> **Pose estimation data**:
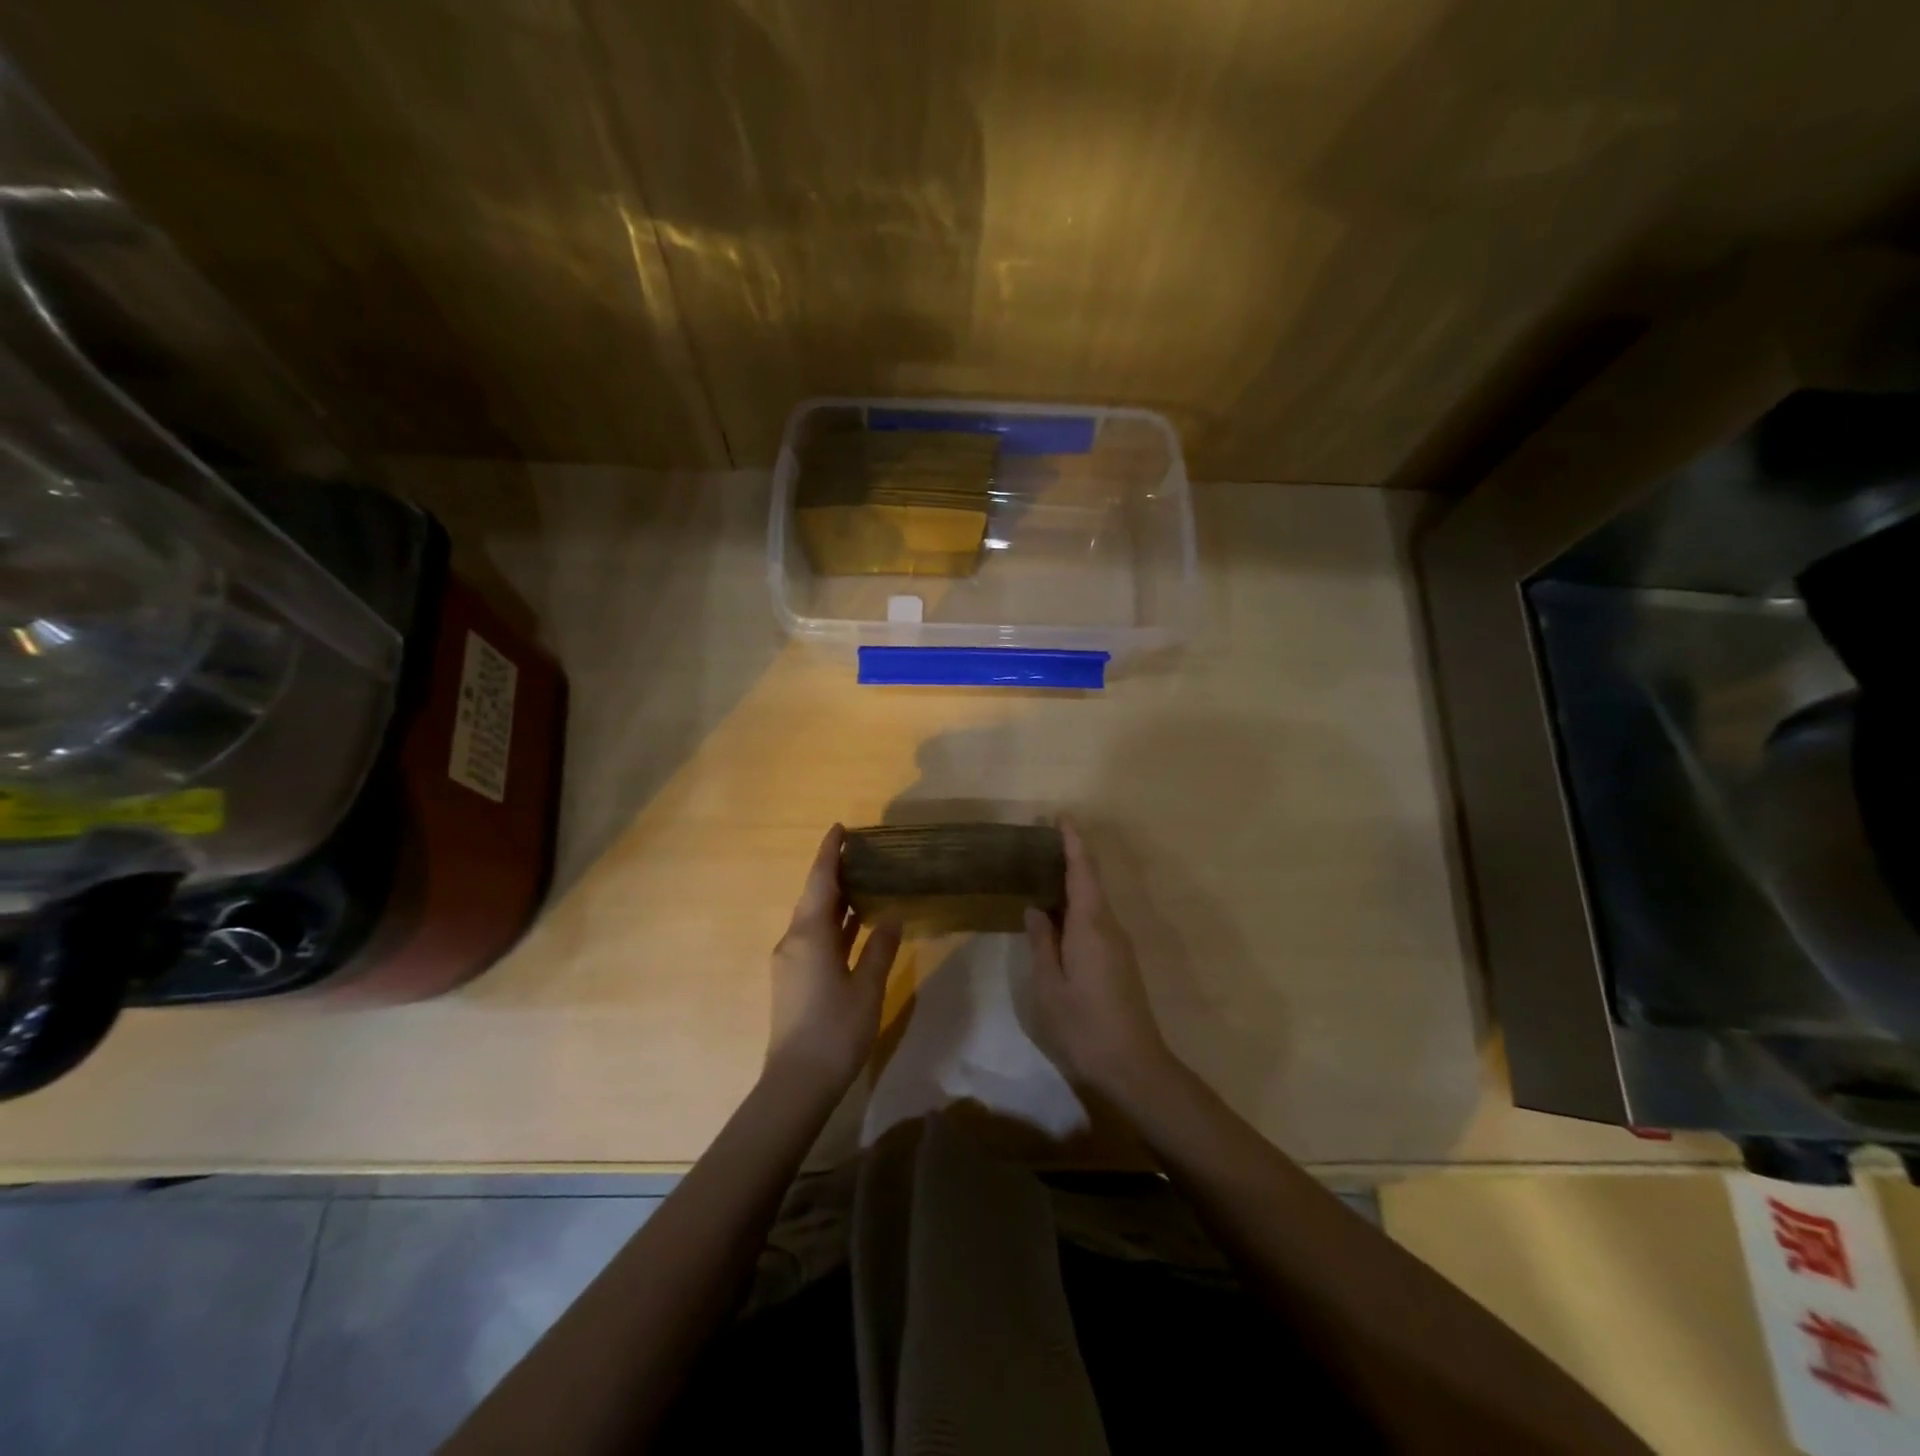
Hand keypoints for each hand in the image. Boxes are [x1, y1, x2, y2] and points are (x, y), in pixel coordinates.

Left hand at [766, 825, 901, 1094]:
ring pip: (813, 919)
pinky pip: (813, 938)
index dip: (829, 853)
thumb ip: (880, 948)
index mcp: (809, 934)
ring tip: (863, 883)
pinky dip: (833, 925)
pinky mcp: (793, 980)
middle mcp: (793, 940)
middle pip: (813, 897)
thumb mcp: (867, 987)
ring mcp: (790, 961)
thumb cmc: (836, 1030)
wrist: (797, 1083)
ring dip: (835, 900)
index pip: (820, 881)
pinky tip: (853, 927)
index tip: (840, 828)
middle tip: (862, 854)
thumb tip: (892, 917)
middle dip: (834, 873)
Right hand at [1025, 820, 1174, 1101]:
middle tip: (1039, 842)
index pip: (1083, 871)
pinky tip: (1056, 913)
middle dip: (1070, 856)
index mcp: (1091, 925)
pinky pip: (1095, 917)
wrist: (1133, 1065)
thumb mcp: (1050, 985)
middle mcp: (1109, 925)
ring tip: (1041, 871)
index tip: (1060, 817)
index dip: (1073, 842)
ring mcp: (1117, 942)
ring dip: (1072, 881)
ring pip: (1093, 900)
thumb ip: (1042, 943)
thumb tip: (1035, 909)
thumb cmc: (1085, 1025)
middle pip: (1090, 880)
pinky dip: (1076, 904)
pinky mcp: (1118, 958)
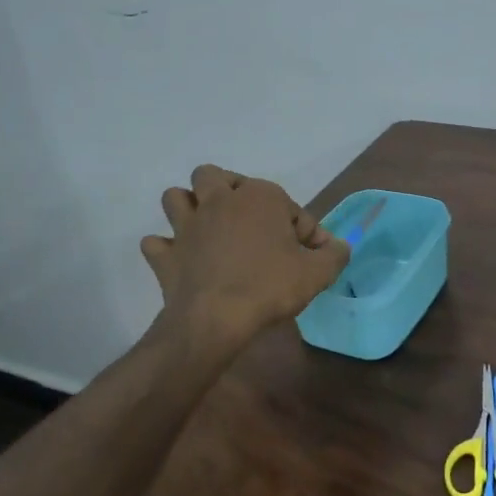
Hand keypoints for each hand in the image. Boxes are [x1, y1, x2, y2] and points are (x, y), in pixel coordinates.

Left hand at [141, 165, 348, 346]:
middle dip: (229, 190)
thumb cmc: (270, 287)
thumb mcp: (318, 273)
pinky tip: (181, 260)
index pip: (290, 206)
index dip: (305, 230)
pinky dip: (167, 249)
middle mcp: (219, 200)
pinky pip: (156, 243)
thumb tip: (339, 246)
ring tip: (208, 229)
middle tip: (247, 220)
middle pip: (215, 176)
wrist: (216, 319)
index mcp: (260, 197)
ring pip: (176, 197)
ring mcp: (186, 226)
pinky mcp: (165, 255)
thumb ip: (334, 254)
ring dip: (189, 208)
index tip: (312, 256)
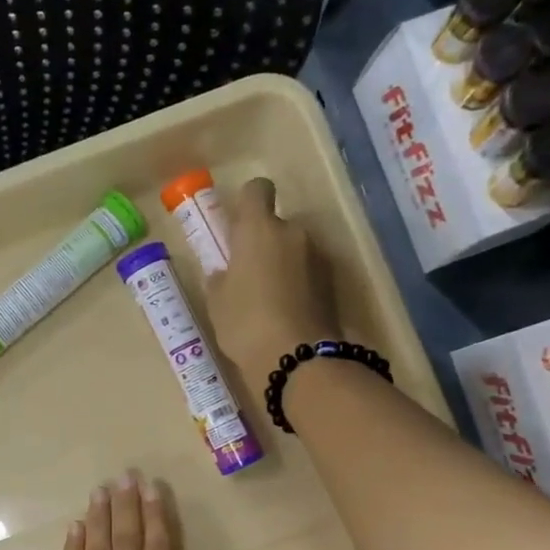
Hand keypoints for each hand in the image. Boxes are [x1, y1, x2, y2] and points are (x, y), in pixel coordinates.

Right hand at [202, 177, 340, 397]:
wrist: (297, 359)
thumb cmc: (245, 323)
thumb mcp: (217, 304)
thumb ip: (219, 279)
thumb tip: (225, 272)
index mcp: (258, 229)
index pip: (257, 190)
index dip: (247, 203)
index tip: (238, 227)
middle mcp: (292, 233)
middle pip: (277, 225)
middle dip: (264, 244)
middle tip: (247, 276)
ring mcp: (317, 257)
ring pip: (294, 250)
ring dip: (282, 265)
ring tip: (267, 301)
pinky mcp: (332, 283)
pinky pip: (307, 274)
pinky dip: (298, 285)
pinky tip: (285, 314)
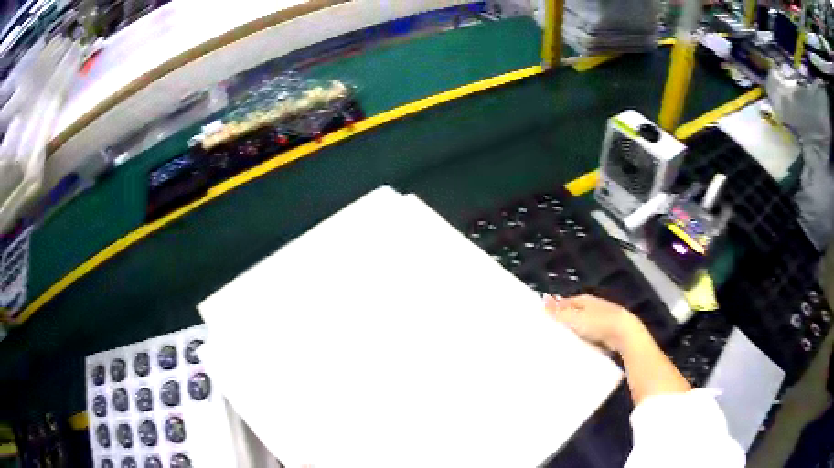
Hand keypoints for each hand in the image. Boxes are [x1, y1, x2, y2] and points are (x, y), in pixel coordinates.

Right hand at [544, 294, 642, 352]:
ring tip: (560, 343)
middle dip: (564, 321)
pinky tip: (577, 348)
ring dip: (573, 332)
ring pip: (582, 325)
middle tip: (549, 332)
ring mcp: (600, 320)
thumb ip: (558, 312)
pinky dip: (583, 340)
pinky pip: (589, 336)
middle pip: (574, 313)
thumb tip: (543, 300)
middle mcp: (592, 307)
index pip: (565, 302)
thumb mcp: (575, 318)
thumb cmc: (598, 323)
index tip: (543, 319)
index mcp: (584, 300)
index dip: (555, 309)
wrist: (624, 334)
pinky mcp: (606, 333)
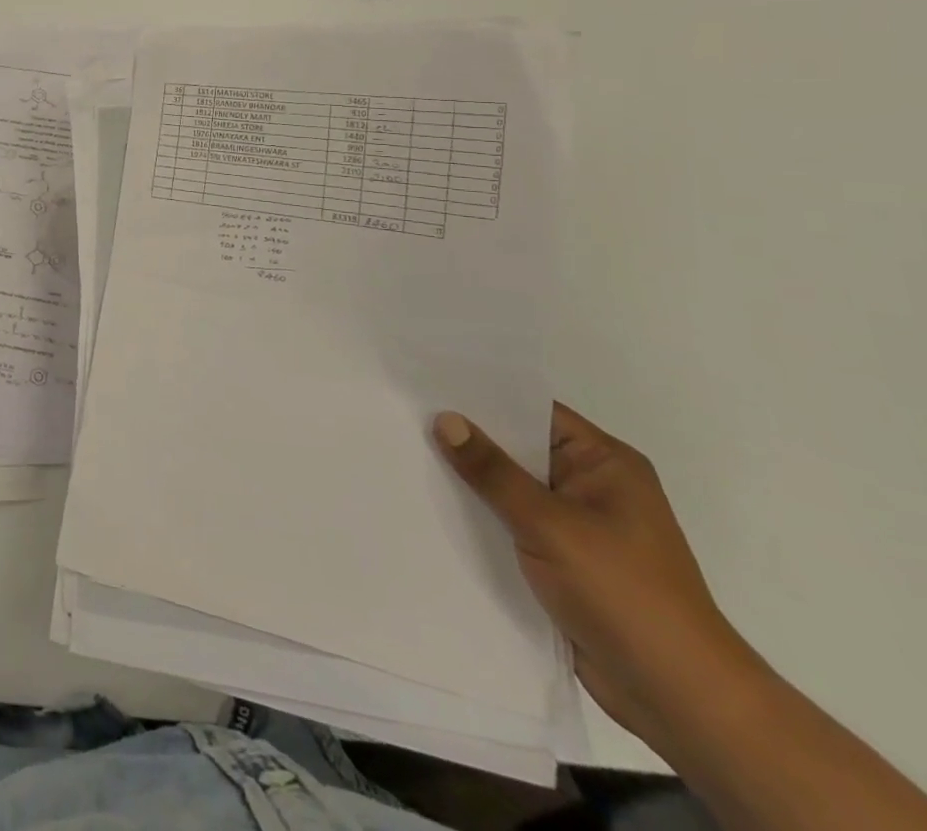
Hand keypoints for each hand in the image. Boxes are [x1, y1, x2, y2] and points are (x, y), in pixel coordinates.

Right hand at [433, 404, 750, 747]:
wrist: (678, 699)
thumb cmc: (625, 595)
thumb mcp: (551, 525)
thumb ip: (494, 472)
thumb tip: (445, 418)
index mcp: (606, 464)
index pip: (533, 412)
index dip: (481, 397)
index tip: (426, 383)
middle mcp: (593, 486)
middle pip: (517, 447)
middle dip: (466, 437)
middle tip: (403, 415)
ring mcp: (578, 525)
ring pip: (510, 487)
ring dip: (469, 479)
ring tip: (405, 452)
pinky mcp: (563, 558)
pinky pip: (510, 521)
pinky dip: (479, 514)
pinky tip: (433, 504)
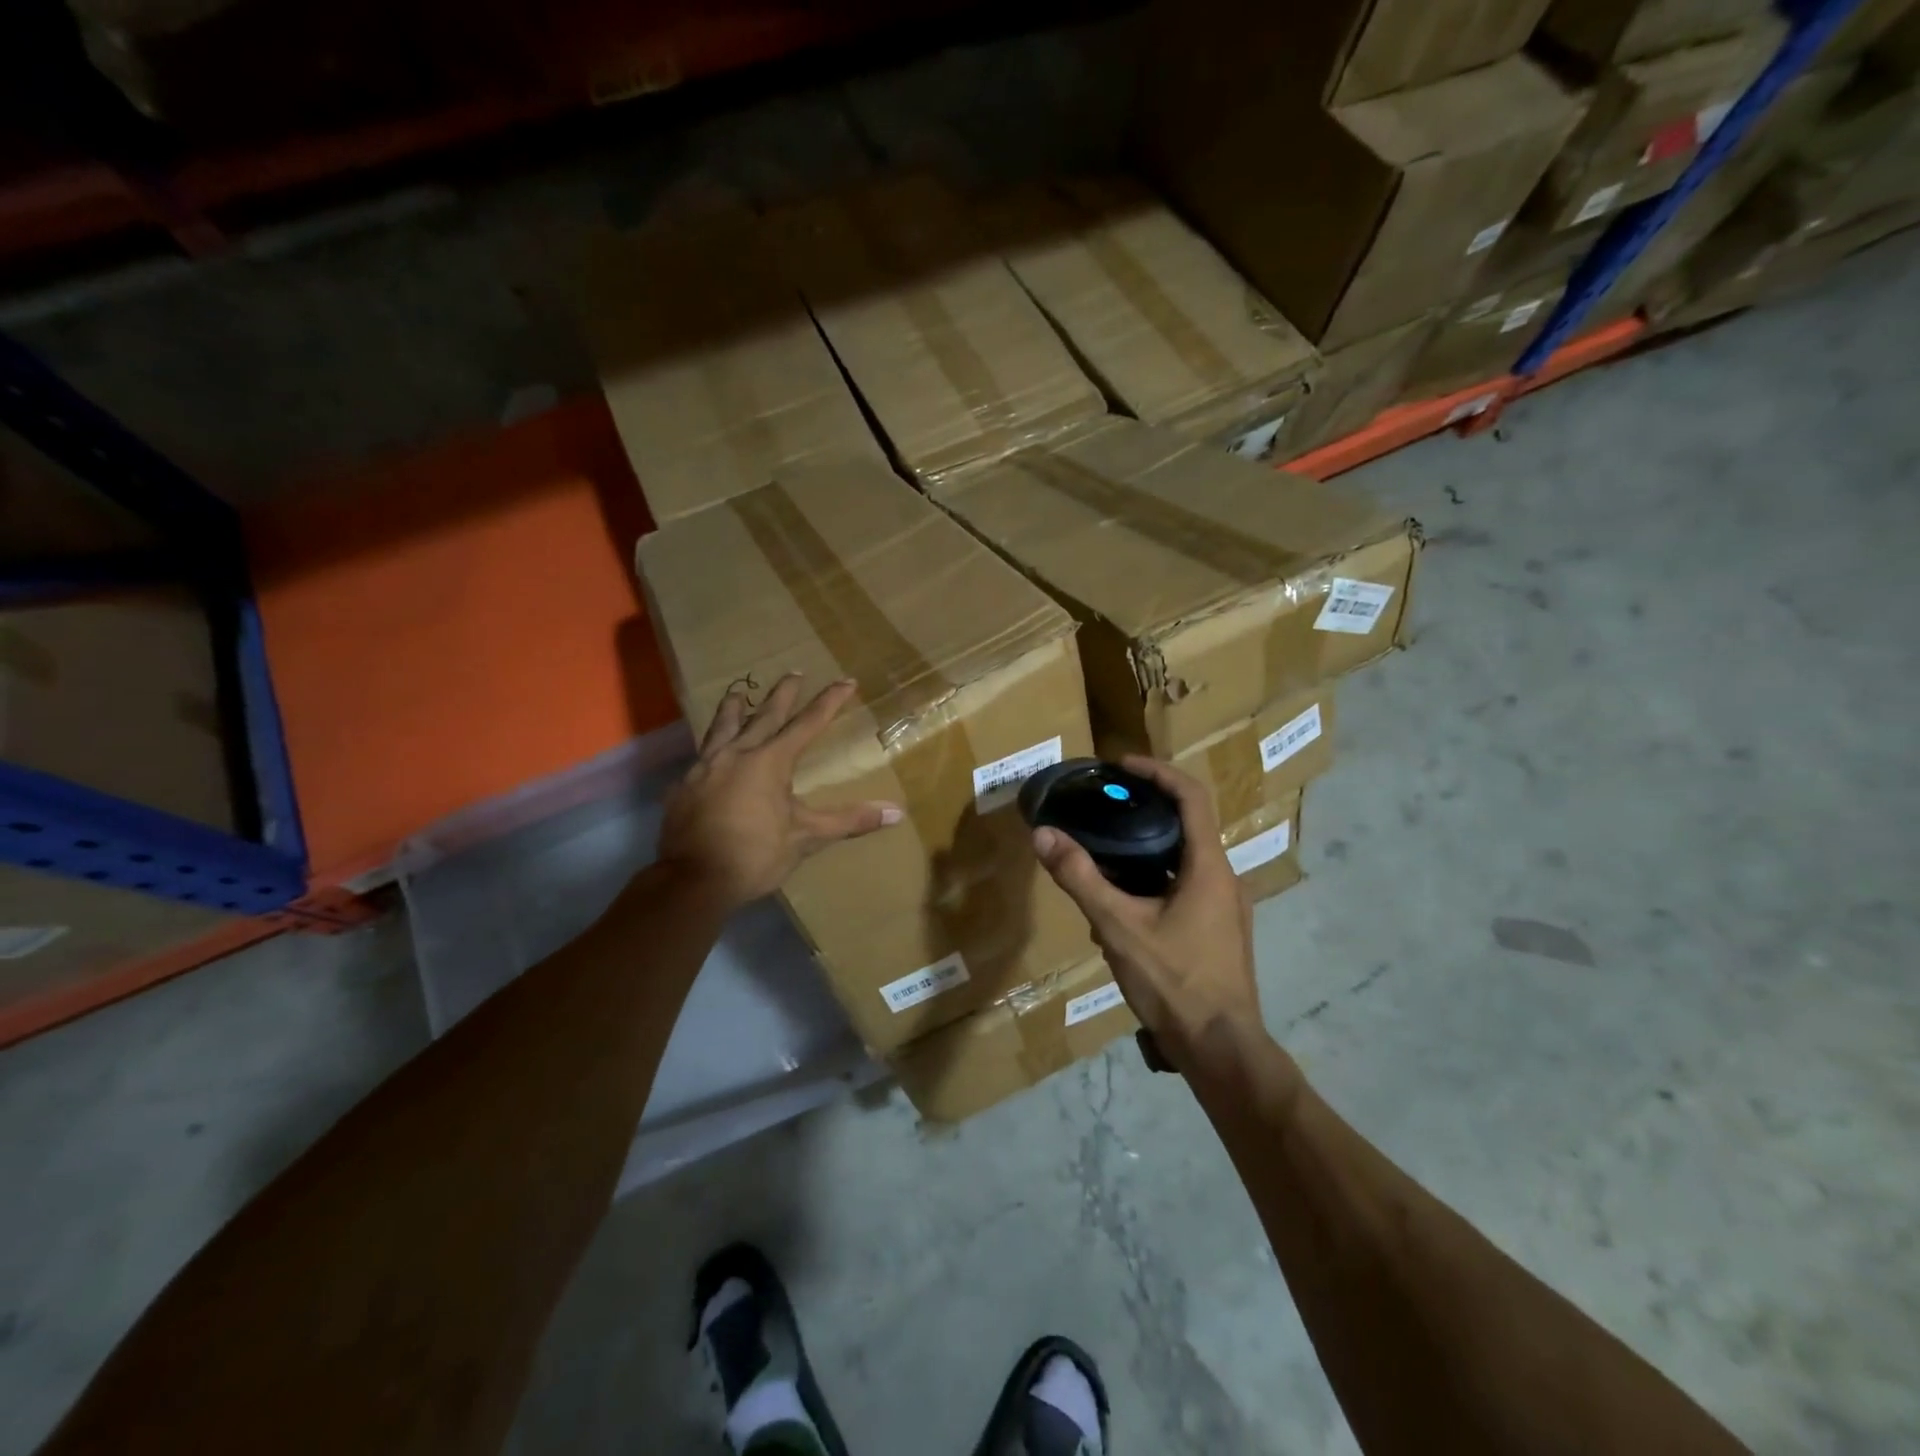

> **WHAT YOU ARE ASKED TO DO**:
Final stretch of the data: repeat exactly each line from the one containing "thumb tip: (445, 418)" through the last, and omit all pictures.

> **TASK RESPONSE**:
thumb tip: (445, 418)
index mcp: (606, 464)
index pip: (533, 412)
index dip: (481, 397)
index tip: (426, 383)
middle mcp: (593, 486)
middle pip: (517, 447)
middle dip: (466, 437)
middle tip: (403, 415)
ring mcp: (578, 525)
ring pip: (510, 487)
ring dip: (469, 479)
ring tip: (405, 452)
pinky mcp: (563, 558)
pinky pip: (510, 521)
pinky dip: (479, 514)
pinky tip: (433, 504)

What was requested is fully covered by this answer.